Changes in gear and rules have done a lot to make the sport safer
I interrupt this football season for the following historical tidbit: There was a time when people all over the South wanted the sport banned because it was killing too many young men.
Granted, I’m talking about the late 19th century — a time when the game bore little resemblance to the wide-open, well-rehearsed sport we know today. Football as played in the U.S. between about 1880 and 1910 looked more like today’s game of rugby, only more violent and less regulated. There were no helmets, mouthpieces or protective padding; the rules were loosely defined; brawls frequently broke out; players bit each other and gouged each other’s eyes out; and it was hard to find anyone willing to referee the games. But it was called football and would later evolve into the one played at high school, college and professional stadiums all over the South today.College football started in the 1870s mainly in the schools that later formed the Ivy League. By 1887, football had spread to Tennessee so much that the Knoxville Journal published a long story explaining the rules of the game. “Eleven men are allowed on each side in a football match,” the article said. “Of those seven are rushers, two are half back, one quarterback and one full back.” This system may sound vaguely familiar, but the article went on to explain that the game routinely included something called a “dribble” (a form of a drop-kick) and continued without interruption for 45 minutes.
Football degraded in the 1890s to a sport that left many of its participants crippled, disfigured or worse.
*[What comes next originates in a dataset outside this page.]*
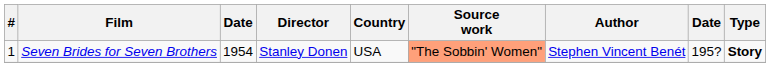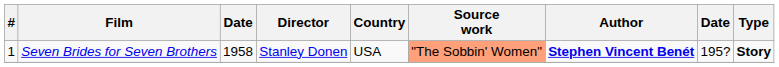Seven Brides for Seven Brothers | column 3: 1954 -> 1958
Seven Brides for Seven Brothers | Author: normal -> bold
In 1897, a member of the Georgia football team died in a game against Virginia — an incident that nearly led the state of Georgia to ban football. Two weeks later, the New York World reported that at least eight people died playing the sport that season, and it listed more than 200 additional serious injuries that had occurred. “The list,” the World reported, “is a gory calendar of human anguish, an encyclopedia of broken bones, torn ligaments, fractured skulls, twisted necks, shredded muscles, broken ribs, gashed bodies, dislocated joints, backs and chests crushed in, scalps ripped off and jaws mashed.”
Criticism of football spread throughout the South the next year. Finally, on Oct. 30, 1898, the Knoxville Tribune published a full-page editorial calling for a ban on college football. “Year after year the list of victims grows,” the article stated, giving three different examples of serious injury leading to players’ deaths:
“Two opposing players running. A careless tackle by one caused the heads of the two to come violently together. Result, one man so seriously hurt that convulsion of the brain ensued, ending in death.”
“A scrimmage. Man holding ball went down with as many men stopping him as could get near enough to add their weight to the heap. Lower man did not raise when the mass disentangled itself. Examination showed that his neck had been broken, killing him instantly.
“Four players fell in a heap. In the struggle one lashed out with his foot, catching another on the head with the heel of his heavy shoe. Kicked man died three days later.”
In spite of all this, there were people who defended football. One Nashville Banner editorial argued that the sport gave young men a much-needed way to work off steam, pointing out that just about everything is dangerous. “If you set your body in active motion to catch a train, jump a fence, ride a horse, row a boat, shoot a gun, coast down a hill, wade a stream, climb a mountain, follow the hounds, that body thus set in motion frequently comes to grief,” the Banner said. “Let mothers erect a pile of white sand on a spreading sheet in a parlor and let their boys run their hands through it for sport. But then, oh horrors! They might get some of it in their eyes!”
Sports historians tell us that a major turning point occurred in 1905 when President Theodore Roosevelt invited several college football coaches to the White House and told them that if they didn’t clean up the sport, he would ban it. This meeting reportedly led to the introduction of the forward pass.
However, it would be wrong to claim that the forward pass immediately brought down the death count. In 1915, a University of Tennessee football player named Bennett Jared sustained serious injuries from a tackle he made in the game against Vanderbilt, and he was one of at least eight young men who died from injuries that season. Football would slowly progress into the sport we know today through more rule changes, the development of helmets and shoulder pads, and the influence of better coaching.
The phrase “better coaching” brings me back to the subject of this particular football season. But I digress.